The latter column, which he began in 1966, has proved his outstanding versatility as a writer. He has written about community issues ranging from parks to police and ecology to economics. His nostalgic columns about growing up in Muncie have been among his most popular and have generated wide interest throughout East-Central Indiana.

But most of his work has been in sports. Bob covered more than 50 consecutive Indiana high school basketball tourneys, the first in 1930 when he was only a few months out of high school, and a like number of consecutive Indiana-Purdue football games, plus several major bowl games.

His coverage record also includes more than 40 Kentucky Derby races and a similar number of Indianapolis 500-mile races in addition to numerous championship boxing matches and World Series games.

This busy man also has found time to be director of the Muncie Star’s district Golden Gloves tournament for 24 years. He is a past president of the National Golden Gloves Association which presented him its George Barton Trophy in 1964 for the greatest contribution to amateur boxing nationally.

Bob also directed the Muncie Star’s Soap Box Derby for 30 years and its youth swim meets for many years.

His honors are numerous. They include mention in a joint resolution by the Indiana General Assembly marking his 50 years as a sports editor. It reads: “He has chronicled the sports events of one-half century for the people of East-Central Indiana with a fondness and understanding that may be unparalleled in Indiana sports writing.”
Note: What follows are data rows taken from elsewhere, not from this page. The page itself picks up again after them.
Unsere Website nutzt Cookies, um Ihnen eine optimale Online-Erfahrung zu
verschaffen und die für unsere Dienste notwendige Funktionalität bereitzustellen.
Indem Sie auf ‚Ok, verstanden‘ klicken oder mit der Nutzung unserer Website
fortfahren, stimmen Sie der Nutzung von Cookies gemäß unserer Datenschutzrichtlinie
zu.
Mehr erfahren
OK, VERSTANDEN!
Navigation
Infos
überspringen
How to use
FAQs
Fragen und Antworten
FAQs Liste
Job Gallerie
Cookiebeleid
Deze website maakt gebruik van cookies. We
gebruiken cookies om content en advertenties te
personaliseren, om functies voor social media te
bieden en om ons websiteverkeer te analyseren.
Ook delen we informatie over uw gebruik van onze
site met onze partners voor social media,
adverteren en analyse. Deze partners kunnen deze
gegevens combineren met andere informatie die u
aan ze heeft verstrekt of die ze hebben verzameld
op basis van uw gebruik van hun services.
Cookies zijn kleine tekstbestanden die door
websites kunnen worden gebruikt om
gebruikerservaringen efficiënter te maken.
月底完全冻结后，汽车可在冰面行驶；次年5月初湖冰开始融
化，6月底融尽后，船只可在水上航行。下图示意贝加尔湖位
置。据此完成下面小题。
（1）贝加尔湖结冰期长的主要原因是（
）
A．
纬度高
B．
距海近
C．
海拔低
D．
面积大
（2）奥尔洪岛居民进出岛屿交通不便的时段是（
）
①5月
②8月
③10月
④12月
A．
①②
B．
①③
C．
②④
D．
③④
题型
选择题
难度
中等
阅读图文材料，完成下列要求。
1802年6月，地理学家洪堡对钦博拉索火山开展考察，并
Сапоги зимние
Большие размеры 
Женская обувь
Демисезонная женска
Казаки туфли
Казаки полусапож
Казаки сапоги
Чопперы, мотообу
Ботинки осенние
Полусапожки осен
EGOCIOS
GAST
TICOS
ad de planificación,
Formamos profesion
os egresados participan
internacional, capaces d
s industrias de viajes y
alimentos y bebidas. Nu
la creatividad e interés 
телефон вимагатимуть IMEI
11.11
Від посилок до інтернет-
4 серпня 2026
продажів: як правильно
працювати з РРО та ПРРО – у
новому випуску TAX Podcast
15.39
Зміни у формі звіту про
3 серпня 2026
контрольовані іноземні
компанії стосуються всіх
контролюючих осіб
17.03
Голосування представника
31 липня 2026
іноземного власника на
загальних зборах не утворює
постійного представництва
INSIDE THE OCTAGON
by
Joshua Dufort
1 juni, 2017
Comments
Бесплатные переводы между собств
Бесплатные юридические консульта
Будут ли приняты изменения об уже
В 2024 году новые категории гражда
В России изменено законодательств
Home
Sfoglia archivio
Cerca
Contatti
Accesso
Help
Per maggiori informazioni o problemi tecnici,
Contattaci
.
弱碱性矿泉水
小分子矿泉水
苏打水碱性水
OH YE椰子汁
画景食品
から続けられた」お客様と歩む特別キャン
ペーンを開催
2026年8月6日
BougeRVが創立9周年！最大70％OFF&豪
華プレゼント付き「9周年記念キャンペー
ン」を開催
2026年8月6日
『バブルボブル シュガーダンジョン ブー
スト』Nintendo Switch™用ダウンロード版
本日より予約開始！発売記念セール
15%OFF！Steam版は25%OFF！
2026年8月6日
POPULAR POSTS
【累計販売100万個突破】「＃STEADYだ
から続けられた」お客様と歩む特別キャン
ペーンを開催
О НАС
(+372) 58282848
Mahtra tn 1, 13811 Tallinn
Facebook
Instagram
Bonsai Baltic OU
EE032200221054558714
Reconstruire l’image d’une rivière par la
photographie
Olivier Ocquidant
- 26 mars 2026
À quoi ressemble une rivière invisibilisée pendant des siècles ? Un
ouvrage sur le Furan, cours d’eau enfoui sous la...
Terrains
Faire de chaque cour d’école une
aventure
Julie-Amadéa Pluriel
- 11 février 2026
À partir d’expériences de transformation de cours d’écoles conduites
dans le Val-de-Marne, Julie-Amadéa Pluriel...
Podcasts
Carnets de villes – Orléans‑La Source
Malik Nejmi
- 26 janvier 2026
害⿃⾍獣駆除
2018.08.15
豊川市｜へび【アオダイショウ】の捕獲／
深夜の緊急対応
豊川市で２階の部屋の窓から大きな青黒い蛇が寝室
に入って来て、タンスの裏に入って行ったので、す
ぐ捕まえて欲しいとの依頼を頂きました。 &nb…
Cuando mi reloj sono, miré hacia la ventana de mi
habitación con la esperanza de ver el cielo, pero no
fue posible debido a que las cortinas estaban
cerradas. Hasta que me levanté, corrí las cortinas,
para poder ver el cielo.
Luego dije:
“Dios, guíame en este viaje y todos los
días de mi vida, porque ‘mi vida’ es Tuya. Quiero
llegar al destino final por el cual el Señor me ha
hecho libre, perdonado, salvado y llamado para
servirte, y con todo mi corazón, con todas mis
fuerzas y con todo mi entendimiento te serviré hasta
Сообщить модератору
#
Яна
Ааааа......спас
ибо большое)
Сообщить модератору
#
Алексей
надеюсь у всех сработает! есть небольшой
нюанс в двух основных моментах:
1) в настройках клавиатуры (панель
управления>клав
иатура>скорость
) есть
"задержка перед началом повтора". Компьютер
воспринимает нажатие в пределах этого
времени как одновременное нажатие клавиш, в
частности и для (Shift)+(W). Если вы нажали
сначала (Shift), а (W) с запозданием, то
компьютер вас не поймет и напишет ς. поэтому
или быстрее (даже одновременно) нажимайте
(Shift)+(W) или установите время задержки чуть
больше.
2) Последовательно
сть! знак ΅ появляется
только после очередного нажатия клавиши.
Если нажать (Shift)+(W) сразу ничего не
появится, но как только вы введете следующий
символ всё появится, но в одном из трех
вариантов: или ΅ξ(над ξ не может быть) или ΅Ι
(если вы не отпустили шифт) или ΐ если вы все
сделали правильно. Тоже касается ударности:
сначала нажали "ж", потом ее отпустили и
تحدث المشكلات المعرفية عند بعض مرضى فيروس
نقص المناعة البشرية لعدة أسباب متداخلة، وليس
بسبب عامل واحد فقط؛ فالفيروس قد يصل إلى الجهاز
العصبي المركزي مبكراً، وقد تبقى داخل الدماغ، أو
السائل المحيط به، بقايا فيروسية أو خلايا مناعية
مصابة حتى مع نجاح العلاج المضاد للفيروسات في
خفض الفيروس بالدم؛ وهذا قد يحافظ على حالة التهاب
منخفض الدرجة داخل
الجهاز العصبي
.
Bob is a member of the Indiana Basketball Hall of Fame and the Indiana Football Hall of Fame, He has won first places in both sports writing, feature writing and editorial writing in competitions sponsored by the Associated Press, United Press International and the Hoosier State Press Association. He also has received Ball State University’s Indiana Journalism Award.

Nine times his stories and columns have been selected for the E.P. Dutton Company anthology, “Best Sports Stories.” His column lead for the 1961 Dutton book about the Cincinnati Reds’ loss in the World Series was typical of his ability. It reads: “Crosley Field, Cincinnati – The clock struck twelve for the Cinderella Cincinnati Reds here Monday, and once again the golden coach was only a pumpkin.”
Bob co-authored with Jay McCreary the book, “Winning High School Basketball.” It was published by Prentice-Hall in 1958.

Bob is a past president of the Indiana Sportswriters and Broadcasters Association from which he received its Joe Boland Award for service to young people. He also is a recipient of the group’s Indiana Sportswriter of the Year Award. The Muncie Boys Club has honored Bob with its Horatio Alger award for community service and ethical leadership.

Muncie Star editor Larry Shores, in presenting Bob the Alger award, said of him: “We’re not here tonight to honor Bob Barnet just for his writing. It has more to do with the type of writing. It is the kind that is not afraid to sound a bit old-fashioned if it accomplishes the task of teaching the reader about virtues.”

Those are among the reasons Bob is here tonight. Bob, we welcome you into the Indiana Journalism Hall of Fame.